I have experienced what 36% of all children in the United States have: a tragic breakup of my married parents, the phenomenon called divorce. My mother and my father signed the papers when I was very young, and ever since then I’ve lived in not just one, but two homes. Both my mother and father have dragged me and my twin brother to many different houses, but there have only been a small amount that I’ve called home.
Back then, I wasn’t completely sure what a home was. It was the word that my parents used to refer to their specific apartments, but since they both used the same word, I could barely decipher which one they were referring to each time. Does Daddy mean Daddy’s house or Mommy’s house? As I got older, it was easier to discern between the two, and while both of them were certainly my houses that I swapped to and from every other week, those two apartments didn’t feel like home. Until I met my father’s girlfriend and her kids, who happened to live in the apartment behind ours.
I cannot tell you how many memories I made in the five months of spending my time there. I recall playing with her kids, specifically the youngest; we would hit each other with our plastic swords and run around the house like crazy people. I remember our first Christmas there, when we got a spider man web shooter that could spray awesome water webs. On top of it all, it was the place where big news was revealed: my father was engaged to his partner. They became my family that year.
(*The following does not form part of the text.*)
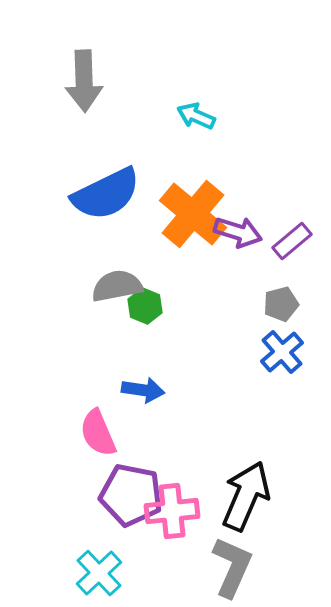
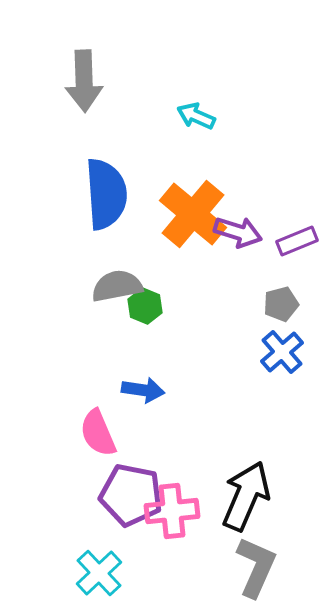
blue semicircle: rotated 68 degrees counterclockwise
purple rectangle: moved 5 px right; rotated 18 degrees clockwise
gray L-shape: moved 24 px right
Since then, I’ve moved to lots of new houses, and all of them took some adjusting to get used to. Some were home, and some weren’t, but I learned that home isn’t just a building to shelter you and keep you warm; it’s the incredible connection a person shares with others. It’s the mutual space that a family cherishes; the communion that brings people closer together; the mark of history permanently left on someone’s special place, or in my case, places. Even if it’s simply just a single room apartment you share with your best friend, or a box on the street you share with your closest kin. In the end, the bond and union that you hold dearly with others is what really makes a house a home.